Given a markov chain $\{X_n :\Omega \rightarrow S\}$ ($S$ countable) with transition probability $p$, according to Durrett, to define $\mathbb{P}_\mu$ on the path space $S^\mathbb{N}$, the first step is to fix some initial distribution $\mu$ for $X_0$, then apply Kolmogorov Extension theorem to this specific case $$ \mathbb{P}(X_0\in B_0, \cdots X_n \in B_n) = \int_{B_0} \mu(dx_0) \int_{B_1} p(x_0, dx_1) \cdots\int_{B_n} p(x_{n-1}, dx_n)$$ to obtain a measure ${\mathbb P}_\mu$ on the path space $(S^{\mathbb{N}}, \mathcal{S}^{\mathbb{N}})$.
For different $x,y \in S$, we actually apply Kolmogorov Extension theorem twice (for $X_0 \sim \delta_x$ and $X_0 \sim \delta_y$) to obtain ${\mathbb{P}}_x$ and ${\mathbb{P}}_y$.
I want to define $\mathbb{P}_x$ as "conditioning on $X_0$". For some measurable set $A\subset S^\mathbb{N}$, I want to say $${\mathbb{P}}_x(A) = {\mathbb{E}_?}[1_A | X_0 = x]$$
we need a probability measure first on $S^{\mathbb{N}}$ to even define the conditional expectation on the right, how should we choose this probability measure.
Isn't this a bad notation because the the right hand side is defined regardless what the distribution of $X_0$ is...Provided we have a probability measure $${\mathbb{E}_?}[1_A | X_0 = x]$$ is a $\mu_{X_0}$ a.e defined function of $x$.
One problem I have is that since the chapter on Markov chain is done completely on $S^{\mathbb{N}}$ without referring back to the $\Omega$ probability space at all, even the Markov property on wiki $$\mathbb{P}[X_n\in B| \sigma(X_0, \cdots, X_k)] = \mathbb{P}[X_n\in B| \sigma(X_k)]$$ looks strange to me, and I have not done probability at undergraduate level.
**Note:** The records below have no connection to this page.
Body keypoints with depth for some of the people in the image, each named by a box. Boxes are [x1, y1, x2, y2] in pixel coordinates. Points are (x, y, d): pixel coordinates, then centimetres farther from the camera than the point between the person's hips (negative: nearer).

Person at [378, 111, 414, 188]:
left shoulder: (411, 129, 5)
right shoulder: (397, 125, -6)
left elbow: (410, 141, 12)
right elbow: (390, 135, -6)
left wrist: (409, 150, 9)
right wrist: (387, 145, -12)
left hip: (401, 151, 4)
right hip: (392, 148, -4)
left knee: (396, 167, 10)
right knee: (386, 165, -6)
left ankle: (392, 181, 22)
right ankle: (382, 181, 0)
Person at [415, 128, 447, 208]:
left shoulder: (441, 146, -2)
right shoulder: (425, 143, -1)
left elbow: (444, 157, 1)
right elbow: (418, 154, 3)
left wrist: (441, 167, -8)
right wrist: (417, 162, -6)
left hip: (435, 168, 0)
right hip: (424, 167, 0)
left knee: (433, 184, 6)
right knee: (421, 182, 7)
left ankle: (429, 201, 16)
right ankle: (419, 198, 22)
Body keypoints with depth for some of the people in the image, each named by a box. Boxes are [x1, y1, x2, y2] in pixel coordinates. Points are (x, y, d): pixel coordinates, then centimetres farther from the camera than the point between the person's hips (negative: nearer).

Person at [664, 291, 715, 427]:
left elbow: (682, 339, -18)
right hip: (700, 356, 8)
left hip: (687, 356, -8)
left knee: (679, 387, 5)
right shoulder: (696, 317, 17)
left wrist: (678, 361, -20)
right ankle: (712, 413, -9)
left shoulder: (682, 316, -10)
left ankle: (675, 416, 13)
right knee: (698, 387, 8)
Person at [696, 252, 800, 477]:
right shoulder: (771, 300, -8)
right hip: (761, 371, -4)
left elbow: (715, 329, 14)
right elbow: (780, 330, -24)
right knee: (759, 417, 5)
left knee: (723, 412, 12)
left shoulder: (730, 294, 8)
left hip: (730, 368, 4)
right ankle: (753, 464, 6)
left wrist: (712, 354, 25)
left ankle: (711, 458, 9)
Is what I am trying to do above correct?
I'm not completely sure what your question here is, but let me try to clarify a few things. This was too long for a comment, so I'm posting it as an answer.
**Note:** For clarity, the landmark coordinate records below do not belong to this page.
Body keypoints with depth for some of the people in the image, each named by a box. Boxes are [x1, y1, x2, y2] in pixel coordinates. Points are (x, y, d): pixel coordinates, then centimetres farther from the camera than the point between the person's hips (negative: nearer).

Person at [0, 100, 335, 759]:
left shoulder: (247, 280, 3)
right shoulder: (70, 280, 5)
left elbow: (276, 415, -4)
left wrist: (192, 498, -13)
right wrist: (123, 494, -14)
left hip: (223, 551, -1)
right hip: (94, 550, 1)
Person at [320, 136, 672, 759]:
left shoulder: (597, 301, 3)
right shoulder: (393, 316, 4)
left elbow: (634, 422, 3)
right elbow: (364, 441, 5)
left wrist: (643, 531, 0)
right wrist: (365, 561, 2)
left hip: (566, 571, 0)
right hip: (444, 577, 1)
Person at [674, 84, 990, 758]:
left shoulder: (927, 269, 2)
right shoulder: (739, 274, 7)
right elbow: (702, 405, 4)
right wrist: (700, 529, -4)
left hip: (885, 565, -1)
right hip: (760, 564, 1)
Consider a probability space $(\Omega, \mathcal{F}, \mathbf{P})$, and define an $S$-valued Markov chain $X=\{X_n\}_n$ on $\Omega$, with transition function $p$. Let $Y=\{Y_n\}_n$ be the collection of evaluation functions defined on $S^{\mathbb{N}}$ (i.e. $Y_n(\omega) := \omega(n)$ for $\omega \in S^{\mathbb{N}}$). Then saying that $\mathbb{P}_x$ (as you defined it in your question) is the "law of the chain conditioned on $X_0 = x$" (where $x \in S$) is to say the that the two stochastic processes $X$ and $Y$, defined respectively on the probability spaces $(\Omega, \mathcal{F}, \mathbf{P}(\cdot|X_0=x))$and $(S^{\mathbb{N}}, \mathcal{S}^{\mathbb{N}}, \mathbb{P}_x)$, are equal in law. By this, one means that for any $n \geq 1$, and $B_1,\ldots,B_n \subseteq S$, $$ \mathbf{P}(X_1 \in B_1,\ldots, X_n \in B_n|X_0=x) = \mathbb{P}_x(Y_1 \in B_1,\ldots, Y_n \in B_n).$$
As for your confusion with the Markov property, note that in the beginning you are declaring your chain $X$ to be Markov. The relation you have given at the end of your question (but now under the measure $\mathbf{P}$ if our present notation is to be followed) is then a sufficient mathematical expression of the same (at least when $X$ is a discrete time stochastic process). On the other hand, you can prove the Markov property for $Y$, i.e. $$ \mathbb{P}_x(Y_n \in B | Y_1,\ldots, Y_{n-1}) = \mathbb{P}_x(Y_n \in B|Y_{n-1})$$ from your definition of $\mathbb{P}_x$ on $(S^{\mathbb{N}} \mathcal{S}^{\mathbb{N}})$.